Confirm the current version of each reference before you rely on it.
Revision history
| Version | Date | Author | Summary of change |
|---|---|---|---|
<<FILL: 1.0>> | <<FILL: date>> | <<FILL: author>> | Initial issue. |
Approvals
| Role | Name | Signature | Date |
|---|---|---|---|
| Prepared by | <<FILL>> | ||
| Reviewed by (QA) | <<FILL>> |
Filled specimen
An illustrative quarter, worked:
| Indicator | Value | Verdict | Reasoning |
|---|---|---|---|
| OOS rate versus volume | 0.4 percent, down from 1.9 percent; volume up 30 percent | Investigate | Rate halved while volume rose; not credible without confirmation that investigations still open |
| Deviation severity mix | 96 minor, 2 major, 0 critical | Watch | Very heavy minor share; check for downgrading over the last year |
| Clustering near limits | 41 results within 1 percent inside the lower limit, 2 just outside | Investigate | A wall just inside the limit suggests borderline results are being passed rather than investigated |
| Self-reported concerns | 9, up from 3 | Plausible | Rise after the channel launched; each has a recorded outcome |
| Audit trail review yield | 24 of 24 done, 0 exceptions | Watch | Full completion but zero findings across 24 reviews suggests review by rote |
| Repeat / downgraded events | 3 repeats on one step; 2 “retrain” CAPAs | Investigate | Same-step repeats and training-only closures point to unaddressed root causes |
Overall assessment for the specimen: the headline metrics look excellent (low OOS, few majors, all reviews done), which is exactly why the plausibility lens matters. Three indicators on Investigate describe a plausible pattern of borderline results being absorbed before they reach the system. The action is to pull the underlying distributions and the recent invalidations, not to celebrate the low numbers.
Common inspection findings this report surfaces early
- A falling OOS rate presented as an achievement without a plausibility check.
- A deviation profile that is almost entirely minor, indicating downgrading.
- Audit trail reviews that are always clean, indicating review by rote.

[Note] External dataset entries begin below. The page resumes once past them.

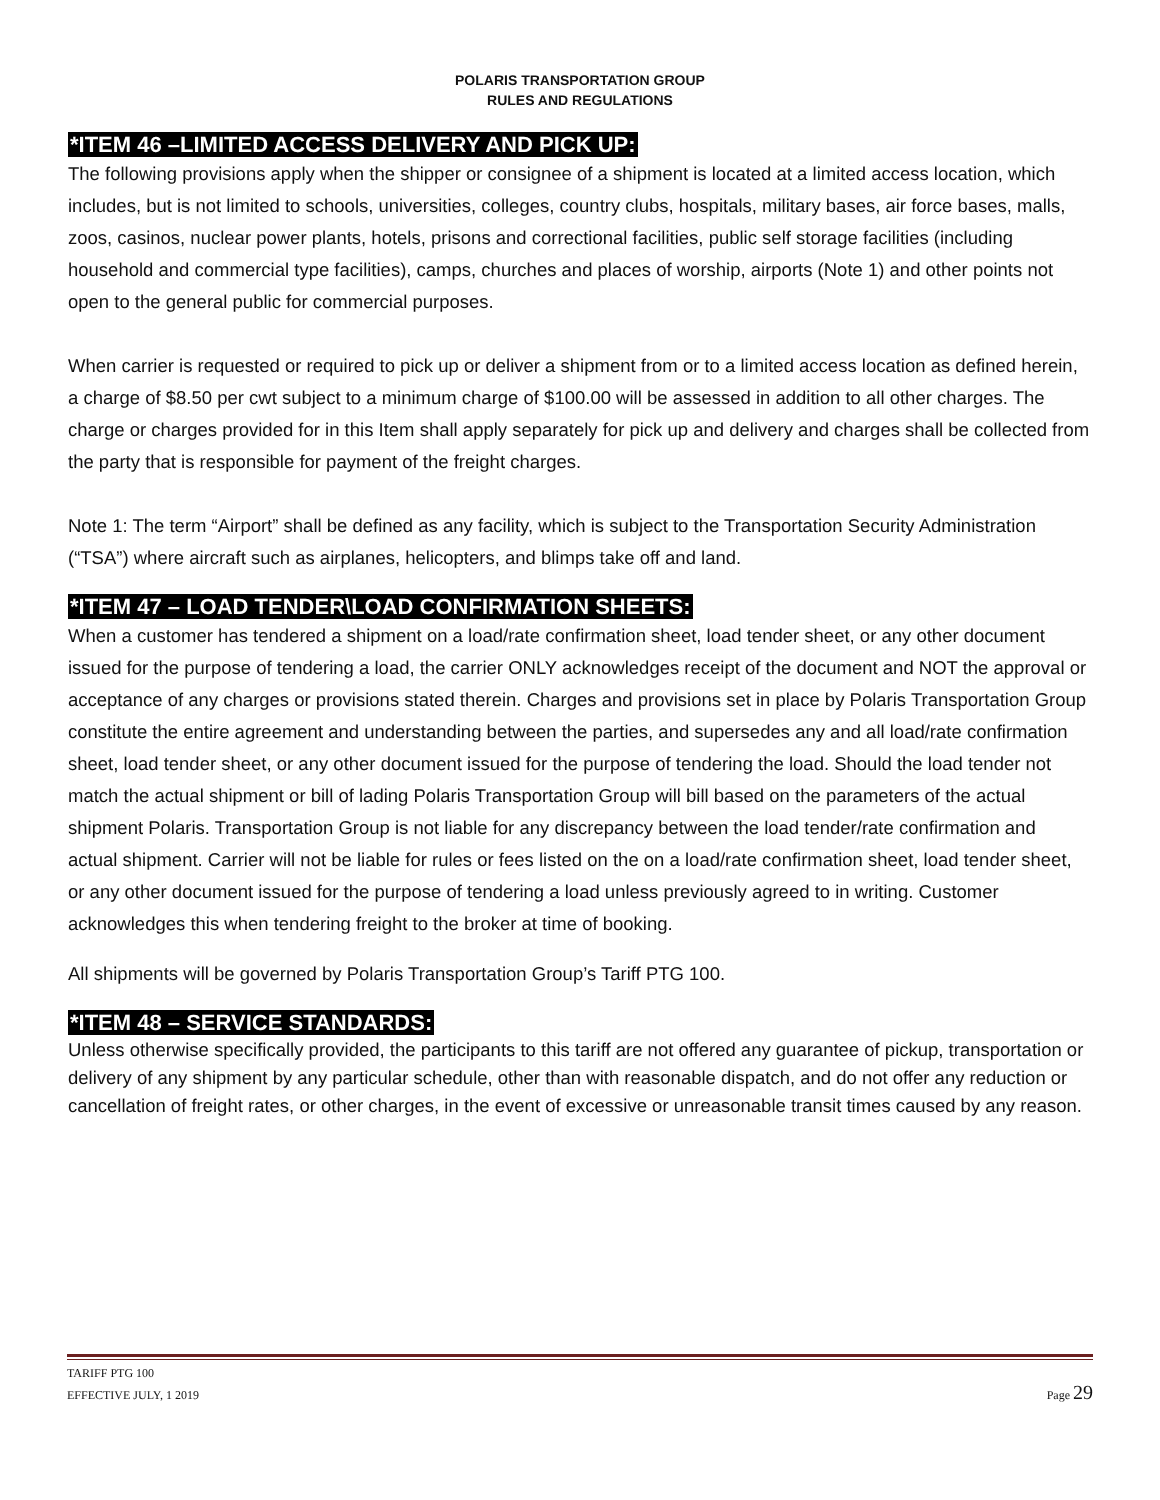POLARIS TRANSPORTATION GROUP
RULES AND REGULATIONS
*ITEM 46 –LIMITED ACCESS DELIVERY AND PICK UP:
The following provisions apply when the shipper or consignee of a shipment is located at a limited access location, which includes, but is not limited to schools, universities, colleges, country clubs, hospitals, military bases, air force bases, malls, zoos, casinos, nuclear power plants, hotels, prisons and correctional facilities, public self storage facilities (including household and commercial type facilities), camps, churches and places of worship, airports (Note 1) and other points not open to the general public for commercial purposes.
When carrier is requested or required to pick up or deliver a shipment from or to a limited access location as defined herein, a charge of $8.50 per cwt subject to a minimum charge of $100.00 will be assessed in addition to all other charges. The charge or charges provided for in this Item shall apply separately for pick up and delivery and charges shall be collected from the party that is responsible for payment of the freight charges.
Note 1: The term “Airport” shall be defined as any facility, which is subject to the Transportation Security Administration (“TSA”) where aircraft such as airplanes, helicopters, and blimps take off and land.
*ITEM 47 – LOAD TENDER\LOAD CONFIRMATION SHEETS:
When a customer has tendered a shipment on a load/rate confirmation sheet, load tender sheet, or any other document issued for the purpose of tendering a load, the carrier ONLY acknowledges receipt of the document and NOT the approval or acceptance of any charges or provisions stated therein. Charges and provisions set in place by Polaris Transportation Group constitute the entire agreement and understanding between the parties, and supersedes any and all load/rate confirmation sheet, load tender sheet, or any other document issued for the purpose of tendering the load. Should the load tender not match the actual shipment or bill of lading Polaris Transportation Group will bill based on the parameters of the actual shipment Polaris. Transportation Group is not liable for any discrepancy between the load tender/rate confirmation and actual shipment. Carrier will not be liable for rules or fees listed on the on a load/rate confirmation sheet, load tender sheet, or any other document issued for the purpose of tendering a load unless previously agreed to in writing. Customer acknowledges this when tendering freight to the broker at time of booking.
All shipments will be governed by Polaris Transportation Group’s Tariff PTG 100.
*ITEM 48 – SERVICE STANDARDS:
Unless otherwise specifically provided, the participants to this tariff are not offered any guarantee of pickup, transportation or delivery of any shipment by any particular schedule, other than with reasonable dispatch, and do not offer any reduction or cancellation of freight rates, or other charges, in the event of excessive or unreasonable transit times caused by any reason.
TARIFF PTG 100
EFFECTIVE JULY, 1 2019 Page 29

- Repeat deviations and training-only CAPAs that show root causes are not being found.
How to adapt this report
- Set each threshold from your own process history; the specimen numbers are illustrative only.
- Add indicators that fit your operation (invalidation rate, aborted-run rate, shared-login incidents).
- Run it on a fixed cadence and carry the Investigate and Watch items into management review with owners and dates.
- Confirm each reference in section 5 against its current published version before issue.